Questions d’évaluation Comparativement aux standards de soins, est-ce que les biothérapies ciblant l’IL-6 ou son récepteur sont efficaces et sécuritaires pour traiter les patients (adulte, enfant, femme enceinte) avec une infection au SARS-CoV-2 confirmée dont l’état, à l’amorce, exige -une hospitalisation sans recours à une oxygénothérapie; -une hospitalisation avec le recours à une oxygénothérapie non invasive (oxygène à faible débit, à haut débit, ventilation mécanique non invasive) dû à la COVID-19; -une hospitalisation avec le recours à une oxygénothérapie invasive (ventilation mécanique invasive, ECMO) dû à la COVID-19? Est-ce que chez ces populations, les avantages cliniques des biothérapies ciblant l’IL-6 ou son récepteur, comparativement aux standards de soins seuls, sont similaires? Quelle est la position des sociétés savantes, des agences règlementaires, des agences de santé publique et des agences d’évaluation des technologies en santé sur l’usage des biothérapies ciblant l’IL-6 ou son récepteur dans le traitement de la COVID-19?.

RÉSULTATS:

Depuis l’instauration en mars 2020 de la recherche systématique en continu de la littérature scientifique sur les médicaments à visé thérapeutique, 45 670 notices ont été recensées dont 313 études cliniques où l’intervention étudiée portait sur les biothérapies ciblant l’IL-6 ou son récepteur. De ce nombre, 9 ECRA ont été retenues.

DISCUSSION:

Au terme des travaux, en ce qui concerne les personnes atteintes de la COVID-19 dont l’état de santé requiert une hospitalisation, neuf études de type ECRA ont été répertoriées.
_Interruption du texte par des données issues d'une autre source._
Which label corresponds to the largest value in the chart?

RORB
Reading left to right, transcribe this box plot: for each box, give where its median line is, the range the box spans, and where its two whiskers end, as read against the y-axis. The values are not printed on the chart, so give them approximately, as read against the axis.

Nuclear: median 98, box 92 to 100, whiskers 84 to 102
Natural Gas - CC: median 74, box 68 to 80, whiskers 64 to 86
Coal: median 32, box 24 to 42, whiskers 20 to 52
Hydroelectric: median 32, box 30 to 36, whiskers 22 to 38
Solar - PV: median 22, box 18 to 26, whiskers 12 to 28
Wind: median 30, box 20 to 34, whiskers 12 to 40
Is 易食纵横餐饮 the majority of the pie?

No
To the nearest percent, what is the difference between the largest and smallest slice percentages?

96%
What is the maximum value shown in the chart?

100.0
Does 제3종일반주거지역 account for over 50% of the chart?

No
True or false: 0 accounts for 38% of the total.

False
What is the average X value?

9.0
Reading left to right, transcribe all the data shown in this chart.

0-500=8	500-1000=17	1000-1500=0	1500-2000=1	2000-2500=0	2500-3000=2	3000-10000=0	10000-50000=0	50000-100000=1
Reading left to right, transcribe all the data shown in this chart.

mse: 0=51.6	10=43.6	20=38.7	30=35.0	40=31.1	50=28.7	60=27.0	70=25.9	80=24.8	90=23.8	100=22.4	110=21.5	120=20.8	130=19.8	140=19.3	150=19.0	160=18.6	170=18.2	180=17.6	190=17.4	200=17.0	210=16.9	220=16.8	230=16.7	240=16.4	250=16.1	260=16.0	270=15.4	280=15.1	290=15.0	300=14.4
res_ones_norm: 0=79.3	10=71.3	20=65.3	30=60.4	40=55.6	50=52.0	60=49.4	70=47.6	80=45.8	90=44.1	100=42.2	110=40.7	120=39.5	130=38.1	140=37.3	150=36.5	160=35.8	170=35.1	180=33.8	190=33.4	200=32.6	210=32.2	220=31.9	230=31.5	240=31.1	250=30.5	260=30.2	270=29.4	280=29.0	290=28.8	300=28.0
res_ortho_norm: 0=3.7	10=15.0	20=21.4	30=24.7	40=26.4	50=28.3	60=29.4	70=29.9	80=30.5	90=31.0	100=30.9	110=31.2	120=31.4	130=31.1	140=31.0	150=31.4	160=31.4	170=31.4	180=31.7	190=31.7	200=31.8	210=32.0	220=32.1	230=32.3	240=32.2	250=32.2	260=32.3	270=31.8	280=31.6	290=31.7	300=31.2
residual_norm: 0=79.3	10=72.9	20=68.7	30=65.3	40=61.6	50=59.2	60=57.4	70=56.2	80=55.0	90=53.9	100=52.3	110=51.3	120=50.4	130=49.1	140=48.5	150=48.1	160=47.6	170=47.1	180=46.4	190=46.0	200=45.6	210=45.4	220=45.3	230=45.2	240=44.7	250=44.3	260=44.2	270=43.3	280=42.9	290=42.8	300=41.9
Il ressort de l’état actuel des connaissances que le stade de sévérité de la maladie des personnes et la présence ou l’absence d’une inflammation systémique à l’amorce du traitement sont des facteurs importants quant à l’efficacité des biothérapies dirigées contre le récepteur de l’IL-6. En effet, sept des neuf ECRA évalués n’ont pas démontré d’effet clinique statistiquement significatif, sur le paramètre d’intérêt principal, en faveur du tocilizumab, ou du sarilumab, mais les critères de sélection des participants n’étaient pas optimaux pour évaluer l’effet d’une biothérapie immunomodulatrice étant donné que les marqueurs inflammatoires n’ont majoritairement pas été considérés comme un critère d’inclusion et que ces études incluaient des participants chez lesquels les niveaux de sévérité de la COVID-19 étaient très variables. Par ailleurs, certaines de ces études ont utilisé comme paramètre d’intérêt principal l’évolution du statut clinique sur une échelle à plusieurs échelons, alors que ce genre de paramètre présente plusieurs limites telles que de potentielles différences de sensibilité en fonction des établissements locaux ou cliniciens et l’absence d’une différence seuil pour établir un effet thérapeutique cliniquement important. De plus, ces études étaient majoritairement réalisées sur un faible nombre de participants; au global, REMAP-CAP et RECOVERY comptent pour 73 % des 6 779 participants inclus dans la présente revue rapide.